Fanny hesitated again; then broke out: “Father only did what he ought—he asked for what was owed mother!”
“And papa wouldn’t give it!” cried Diana, in a strange note of scorn; “papa, who never could rest if he owed a farthing to anybody—who always overpaid everybody—whom everybody—”
[Illustration: “YOU NEEDN’T BE CROSS WITH ME, DIANA”]
She rose suddenly with a bitten lip. Her eyes blazed—and her cheeks. She walked to the window and stood looking out, in a whirlwind of feeling and memory, hiding her face as best she could from the girl who sat watching her with an expression half sulky, half insolent. Diana was thinking of moments—recalling forgotten fragments of dialogue—in the past, which showed her father’s opinion of his Barbadoes brother-in-law: “A grasping, ill-bred fellow”—“neither gratitude, nor delicacy”—“has been the evil genius of his wife, and will be the ruin of his children.” She did not believe a word of Fanny’s story—not a word of it!
She turned impetuously. Then, as her eyes met Fanny’s, a shock ran through her—the same sudden, inexplicable fear which had seized on Mrs. Colwood, only more sickening, more paralyzing. And it was a fear which ran back to and linked itself with the hour of heart-searching in the wood. What was Fanny thinking of?—what was in her mind—on her lips? Impulses she could not have defined, terrors to which she could give no name, crept over Diana’s will and disabled it. She trembled from head to foot—and gave way.
She walked up to her cousin.
“Fanny, is there any letter—anything of grandpapa’s—or of my mother’s—that you could show me?”
“No! It was a promise, I tell you—there was no writing. But my mother could swear to it.”

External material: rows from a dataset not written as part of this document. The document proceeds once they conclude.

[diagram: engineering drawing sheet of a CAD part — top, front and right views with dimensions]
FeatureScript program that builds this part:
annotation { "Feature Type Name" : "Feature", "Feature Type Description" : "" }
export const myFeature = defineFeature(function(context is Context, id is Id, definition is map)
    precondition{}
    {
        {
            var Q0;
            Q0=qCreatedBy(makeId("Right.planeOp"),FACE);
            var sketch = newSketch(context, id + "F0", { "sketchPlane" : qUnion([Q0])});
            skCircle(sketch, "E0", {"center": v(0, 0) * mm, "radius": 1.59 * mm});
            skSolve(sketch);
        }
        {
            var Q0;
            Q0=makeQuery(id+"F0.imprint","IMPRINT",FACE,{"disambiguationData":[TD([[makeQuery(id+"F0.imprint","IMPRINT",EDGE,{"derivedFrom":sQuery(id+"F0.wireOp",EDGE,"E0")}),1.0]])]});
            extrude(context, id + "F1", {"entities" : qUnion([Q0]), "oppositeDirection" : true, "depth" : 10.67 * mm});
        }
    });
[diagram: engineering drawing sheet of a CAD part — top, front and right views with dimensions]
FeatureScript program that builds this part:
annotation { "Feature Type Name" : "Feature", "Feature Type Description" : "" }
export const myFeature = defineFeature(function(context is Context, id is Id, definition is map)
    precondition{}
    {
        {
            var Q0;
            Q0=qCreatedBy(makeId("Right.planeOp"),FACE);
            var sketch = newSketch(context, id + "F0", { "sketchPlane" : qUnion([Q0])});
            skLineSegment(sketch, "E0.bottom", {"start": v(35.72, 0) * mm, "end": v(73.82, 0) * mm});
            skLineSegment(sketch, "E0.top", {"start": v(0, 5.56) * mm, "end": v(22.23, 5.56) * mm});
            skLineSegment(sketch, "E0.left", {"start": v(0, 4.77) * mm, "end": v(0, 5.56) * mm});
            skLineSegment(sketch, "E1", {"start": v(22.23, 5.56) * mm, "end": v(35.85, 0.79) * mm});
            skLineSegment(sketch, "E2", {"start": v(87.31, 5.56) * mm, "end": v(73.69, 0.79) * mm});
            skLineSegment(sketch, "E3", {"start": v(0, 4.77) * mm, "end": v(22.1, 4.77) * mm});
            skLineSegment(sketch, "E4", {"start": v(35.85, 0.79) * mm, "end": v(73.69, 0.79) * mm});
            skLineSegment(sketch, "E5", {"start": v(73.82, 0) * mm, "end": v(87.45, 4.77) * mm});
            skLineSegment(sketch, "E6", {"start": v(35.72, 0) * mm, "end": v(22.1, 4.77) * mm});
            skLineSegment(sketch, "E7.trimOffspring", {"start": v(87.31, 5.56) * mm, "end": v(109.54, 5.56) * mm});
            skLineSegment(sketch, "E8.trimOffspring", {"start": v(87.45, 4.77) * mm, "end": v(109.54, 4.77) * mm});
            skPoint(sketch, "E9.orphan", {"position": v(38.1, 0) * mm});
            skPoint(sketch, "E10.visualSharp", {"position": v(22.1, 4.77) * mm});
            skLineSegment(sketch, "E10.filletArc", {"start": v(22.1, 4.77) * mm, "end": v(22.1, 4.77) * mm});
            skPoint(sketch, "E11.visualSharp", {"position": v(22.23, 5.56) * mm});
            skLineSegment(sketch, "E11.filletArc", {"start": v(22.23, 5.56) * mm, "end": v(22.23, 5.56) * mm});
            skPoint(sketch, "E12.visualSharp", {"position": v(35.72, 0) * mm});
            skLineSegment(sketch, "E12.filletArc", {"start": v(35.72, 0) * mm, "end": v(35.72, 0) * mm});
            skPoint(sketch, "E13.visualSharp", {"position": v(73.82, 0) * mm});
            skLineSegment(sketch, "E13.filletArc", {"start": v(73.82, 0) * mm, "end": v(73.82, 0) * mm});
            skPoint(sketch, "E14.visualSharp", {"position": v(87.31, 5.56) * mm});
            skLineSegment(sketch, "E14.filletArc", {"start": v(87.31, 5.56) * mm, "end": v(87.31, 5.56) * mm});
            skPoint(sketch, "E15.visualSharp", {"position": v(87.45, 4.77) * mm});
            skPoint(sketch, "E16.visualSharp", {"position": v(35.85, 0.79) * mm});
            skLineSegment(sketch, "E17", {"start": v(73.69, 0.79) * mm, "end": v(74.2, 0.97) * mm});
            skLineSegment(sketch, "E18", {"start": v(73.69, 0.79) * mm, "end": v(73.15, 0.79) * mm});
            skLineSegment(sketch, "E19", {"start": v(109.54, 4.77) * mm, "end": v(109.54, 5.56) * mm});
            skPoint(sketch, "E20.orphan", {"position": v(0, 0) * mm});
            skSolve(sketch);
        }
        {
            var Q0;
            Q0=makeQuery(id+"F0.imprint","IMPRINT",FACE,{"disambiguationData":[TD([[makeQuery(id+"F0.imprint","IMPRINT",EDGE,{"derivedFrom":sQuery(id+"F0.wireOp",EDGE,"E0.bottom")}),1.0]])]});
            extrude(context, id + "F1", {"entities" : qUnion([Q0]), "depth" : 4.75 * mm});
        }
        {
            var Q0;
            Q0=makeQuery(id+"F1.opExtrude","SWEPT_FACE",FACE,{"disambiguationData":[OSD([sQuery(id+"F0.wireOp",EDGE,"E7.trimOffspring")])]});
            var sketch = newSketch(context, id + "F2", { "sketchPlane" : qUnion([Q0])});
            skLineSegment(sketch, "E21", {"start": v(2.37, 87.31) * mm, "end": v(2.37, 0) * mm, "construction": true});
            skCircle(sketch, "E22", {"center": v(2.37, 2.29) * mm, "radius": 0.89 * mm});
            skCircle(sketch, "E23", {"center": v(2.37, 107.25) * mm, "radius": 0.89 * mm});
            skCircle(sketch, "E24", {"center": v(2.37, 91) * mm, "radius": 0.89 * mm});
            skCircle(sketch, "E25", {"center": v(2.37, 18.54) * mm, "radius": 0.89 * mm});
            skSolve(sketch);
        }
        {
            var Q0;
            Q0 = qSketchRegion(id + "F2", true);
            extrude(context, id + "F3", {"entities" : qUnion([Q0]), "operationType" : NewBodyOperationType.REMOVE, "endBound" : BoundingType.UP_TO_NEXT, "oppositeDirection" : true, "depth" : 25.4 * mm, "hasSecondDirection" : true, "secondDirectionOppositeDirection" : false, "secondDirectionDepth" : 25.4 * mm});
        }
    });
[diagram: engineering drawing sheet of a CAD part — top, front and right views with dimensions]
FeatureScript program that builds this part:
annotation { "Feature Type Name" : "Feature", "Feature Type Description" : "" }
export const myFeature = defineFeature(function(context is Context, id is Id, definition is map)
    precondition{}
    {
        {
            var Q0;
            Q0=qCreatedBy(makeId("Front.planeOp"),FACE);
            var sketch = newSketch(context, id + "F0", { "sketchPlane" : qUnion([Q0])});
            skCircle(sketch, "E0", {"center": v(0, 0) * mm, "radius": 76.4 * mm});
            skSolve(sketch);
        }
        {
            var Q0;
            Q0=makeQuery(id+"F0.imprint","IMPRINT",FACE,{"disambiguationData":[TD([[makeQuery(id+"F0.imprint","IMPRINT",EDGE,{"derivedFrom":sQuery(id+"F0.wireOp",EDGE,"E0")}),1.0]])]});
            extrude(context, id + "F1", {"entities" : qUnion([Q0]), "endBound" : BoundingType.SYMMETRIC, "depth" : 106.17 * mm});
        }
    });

The girl faced her cousin without flinching. Diana sat down again, white and tremulous, the moment of energy, of resistance, gone. In a wavering voice she began to explain that she had, in fact, been inquiring into her affairs, that the money was not actually at her disposal, that to provide it would require an arrangement with her bankers, and the depositing of some securities; but that, before long, it should be available.
Fanny drew a long breath. She had not expected the surrender. Her eyes sparkled, and she began to stammer thanks.
“Don’t!” said Diana, putting out a hand. “If I owe it you—and I take it on your word—the money shall be paid—that’s all. Only—only, I wish you had not written to me like that; and I ask that—that—you will never, please, speak to me about it again!”
She had risen, and was standing, very tall and rigid, her hands pressing against each other.
Fanny’s face clouded.
“Very well,” she said, as she rose from her seat, “I’m sure I don’t want to talk about it. I didn’t like the job a bit—nor did mother. But if you are poor—and somebody owes you something—you can’t help trying to get it—that’s all!”